When investors talk about risk, they are usually thinking about unexpected developments that could hurt the stock prices of companies they have invested in. For example, an Apple (AAPL -1.22%) investor might worry about the risk that competition might finally erode the company's pricing power in the smartphone market.

But risk goes both ways. In addition to the downside risks that are frequently discussed, there can also be "upside risk" from unexpected good news. In the case of Apple, corporate tax reform represents a significant source of upside risk, as it could enable the company to take its capital return program to the next level by freeing up offshore cash.

Corporate tax reform could substantially increase the value of Apple stock. Image source: The Motley Fool.

Apple's cash "problem"

In the past five years or so, Apple's cash holdings have swelled to historic proportions. At the end of the company's 2010 fiscal year, it had $51.0 billion in cash and investments on its balance sheet. But by the end of last quarter, it had a stunning $231.5 billion stockpile of cash and investments.

Even after deducting its debt obligations, Apple has a formidable net cash hoard of $146.6 billion. It doesn't need to keep this much cash around. The only reason it has allowed its cash balance to reach such an absurd level is that most of the cash is officially held outside the U.S.

Indeed, Apple recently reported that $214.9 billion of its $231.5 billion in cash and investments -- approximately 93% -- is held by foreign subsidiaries. It would have to pay federal taxes of up to 35% to repatriate that money. Instead, it has been holding the cash abroad, where it earns a pitiful amount of interest income.

Tax reform could be a game changer

CEO Tim Cook has been vocal in advocating for corporate tax reform that would allow Apple to bring this cash home at a lower tax rate. He has said that Apple would be happy to pay somewhat more than it already does in federal taxes if that would allow it to freely move cash between other countries and the United States.

There have been several tax reform proposals in recent years that would have either permanently lowered repatriation taxes or instituted a one-time repatriation tax holiday with a lower rate.
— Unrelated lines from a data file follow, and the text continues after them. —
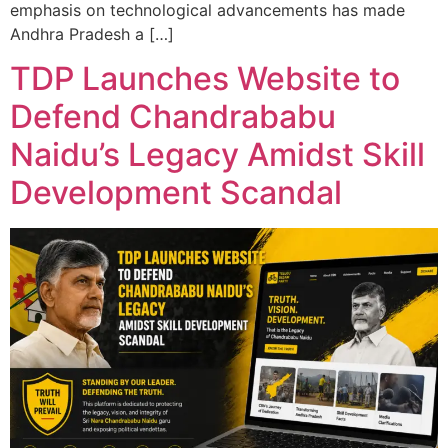
emphasis on technological advancements has made
Andhra Pradesh a […]
TDP Launches Website to
Defend Chandrababu
Naidu’s Legacy Amidst Skill
Development Scandal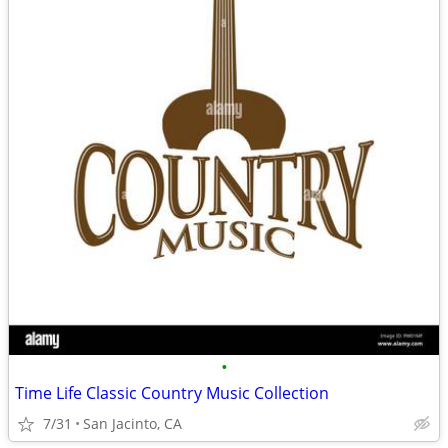
•
Time Life Classic Country Music Collection
7/31
San Jacinto, CA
Unfortunately, all of them have died in the midst of congressional gridlock.

However, the upcoming 2016 election could give the winning presidential candidate the political momentum necessary to implement corporate tax reform. Donald Trump has made a specific proposal to offer a reduced 10% repatriation tax to encourage U.S. companies to bring their cash home.
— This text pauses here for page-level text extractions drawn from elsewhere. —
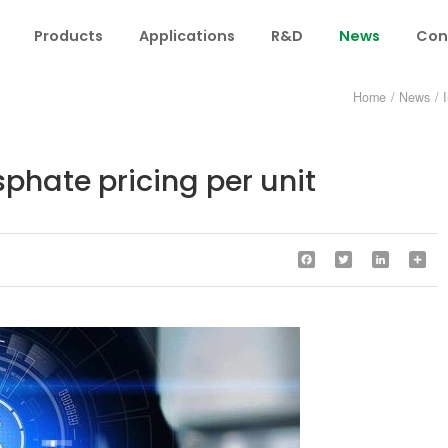
Products
Applications
R&D
News
Con
Home
/
News
/
hate pricing per unit
Facebook
Twitter
LinkedIn
Sha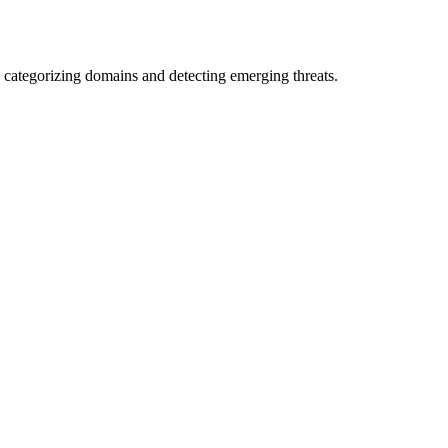
 categorizing domains and detecting emerging threats.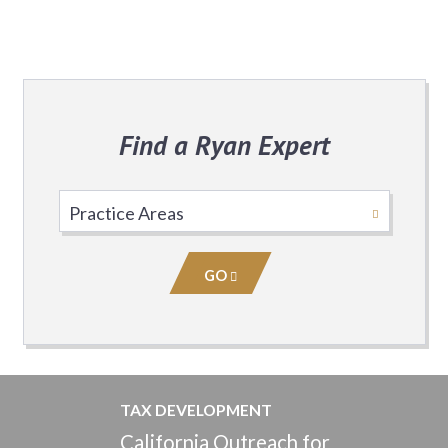
Find a Ryan Expert
Select
Practice
Area
GO
TAX DEVELOPMENT
California Outreach for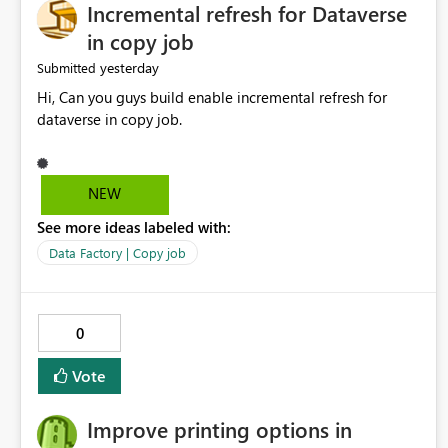
Incremental refresh for Dataverse
in copy job
yesterday
Submitted
Hi, Can you guys build enable incremental refresh for
dataverse in copy job.
NEW
See more ideas labeled with:
Data Factory | Copy job
0
Vote
Improve printing options in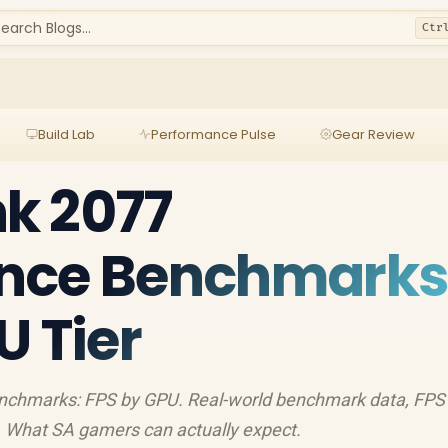
earch Blogs...
Ctr
Build Lab
Performance Pulse
Gear Review
k 2077
nce Benchmarks
U Tier
chmarks: FPS by GPU. Real-world benchmark data, FPS
 What SA gamers can actually expect.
Moderate Democrats (including President Obama) have also supported a reduced repatriation tax rate recently. This suggests that Hillary Clinton might introduce similar corporate tax reform legislation if she is elected.

What it's worth to Apple

If Apple were able to repatriate its foreign earnings at a low 10% tax rate, it would be able to bring home $193.4 billion after taxes. If the repatriation tax rate were instead 20%, Apple would still have $171.9 billion after paying its tax bill.

Even at the higher 20% rate, Apple would be able to repatriate enough cash to pay off its entire $84.9 billion debt burden (if it wanted to) and have $87 billion left to return to shareholders. That would be enough to buy back about 15% of Apple's outstanding shares -- or alternatively, to pay a special dividend of about $16 per share.
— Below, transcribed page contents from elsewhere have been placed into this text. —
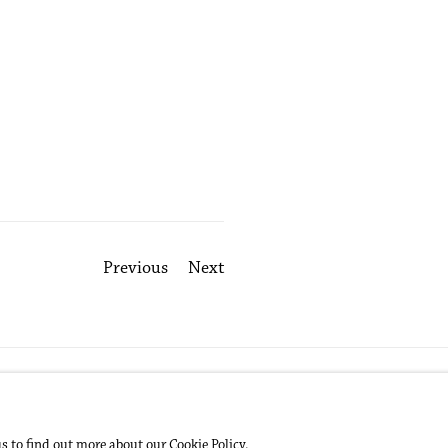
Previous
Next
us to find out more about our Cookie Policy.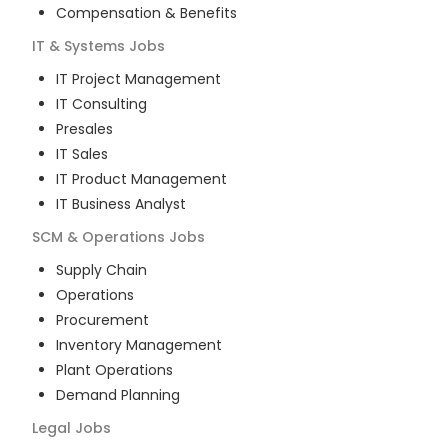
Compensation & Benefits
IT & Systems
Jobs
IT Project Management
IT Consulting
Presales
IT Sales
IT Product Management
IT Business Analyst
SCM & Operations
Jobs
Supply Chain
Operations
Procurement
Inventory Management
Plant Operations
Demand Planning
Legal
Jobs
By contrast, Apple is getting little or no credit for its overseas cash now, with shares currently trading for less than 12 times forward earnings.

Corporate tax reform thus represents a significant source of upside risk for Apple stock. If Apple is allowed to bring all of its overseas cash home while paying a repatriation tax rate of 10%-20%, it could potentially boost the value of its stock by 10% or more.